More posthumous stories from the American master.

In the years before his tumultuous 1937 Hollywood move, F. Scott Fitzgerald lived at North Carolina’s Grove Park Inn. His wife Zelda was receiving treatment at a nearby sanatorium. Tucked in the mountains, mired in alcoholism, and already careening towards his untimely death, the author wrote many of the stories set to appear in his final unpublished collection: I’d Die for You, due out from Scribner in April, 2017. Said to be a stylistic departure from his better known work, the publisher claims the collection will “provide new insight into the bold and uncompromising arc of Fitzgerald’s career.”

The title story draws from the author’s southern exile, heightening the events of a particularly traumatic interview with The New York Times, which was described by Thomas Wolfe as “a lousy trick, a rotten…piece of journalism.” In the fictionalized account, Fitzgerald is said to have added a full Hollywood film crew to the rural pine forests, foreshadowing his impending departure to the west.

Unlike The Last Tycoon, Fitzgerald’s most read posthumous release, I’d Die for You contains finished work presented as the author intended it to be read. He had, in fact, attempted to publish the collection during his lifetime; however, because of content Scribner describes as “controversial [for] depicting young men and women who actually spoke and thought more as young men and women did, without censorship,” it was considered unsellable.

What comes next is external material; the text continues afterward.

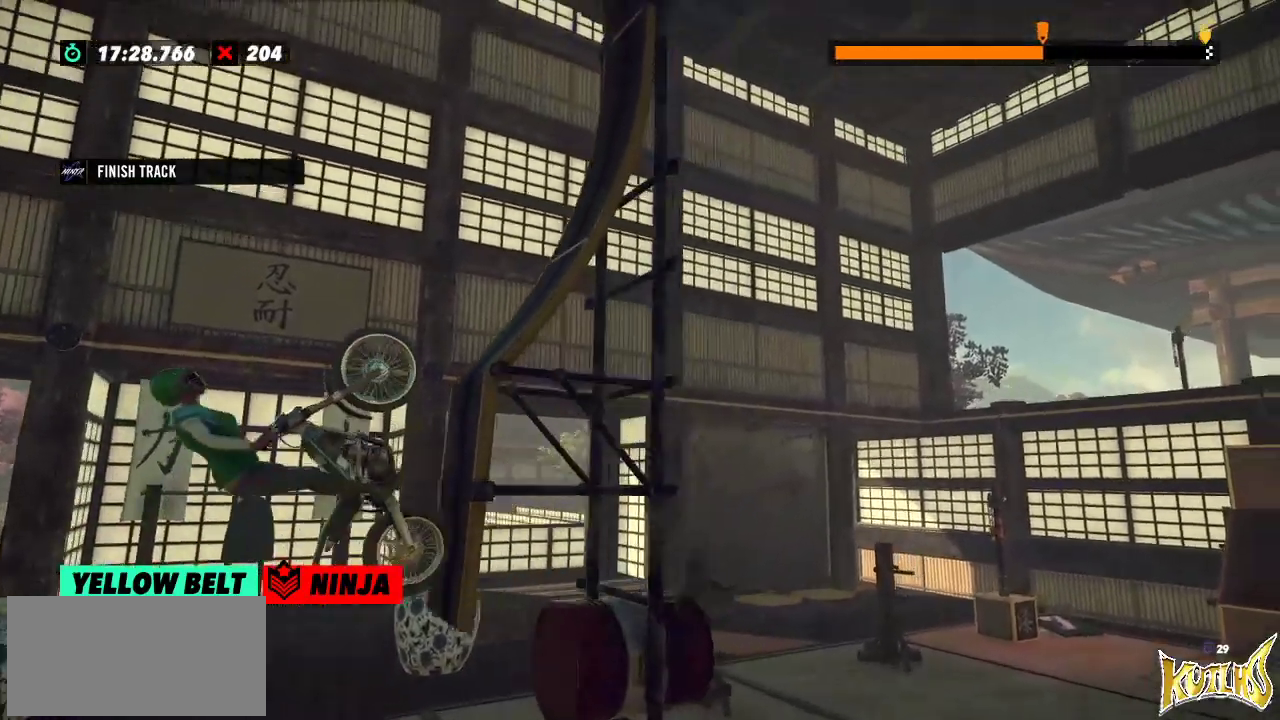
{"buttons": [], "left_stick": "left", "events": [[317, "left_stick", "left"]]}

Refusing compromising edits, Fitzgerald left the stories unpublished, despite financial struggles and a need for critical attention.

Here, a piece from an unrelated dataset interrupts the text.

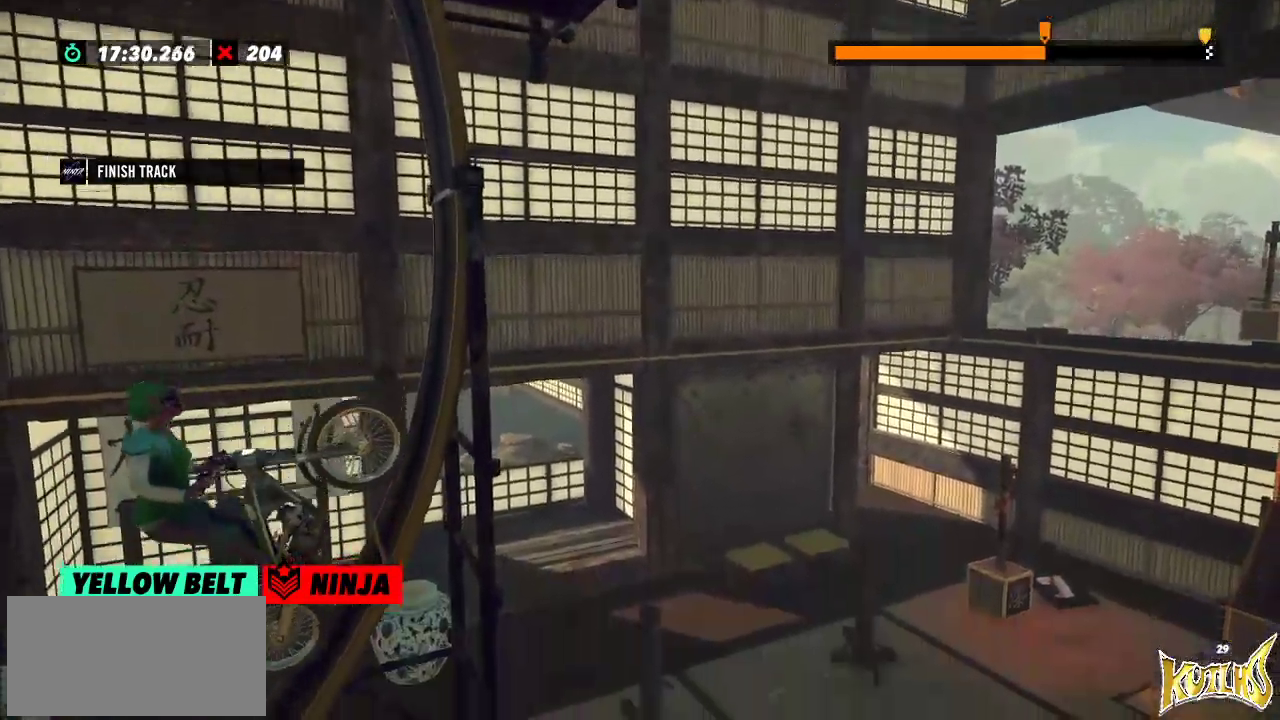
{"buttons": [], "left_stick": "right", "events": [[250, "L2", "down"], [367, "L2", "up"]]}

This is not the first unreleased Fitzgerald material to crop up in recent years. Just last August, Strand Magazine published “Temperature,” a story found in his Princeton University archive that follows Emmet Monsen, a hard drinking writer with cardiac disease. For the time being though, it seems like these pieces are the last of their kind. If I’d Die for You actually ends up being the final word from The Great Gatsby author, the collection should be an interesting conclusion to an illustrious and tragic literary legacy.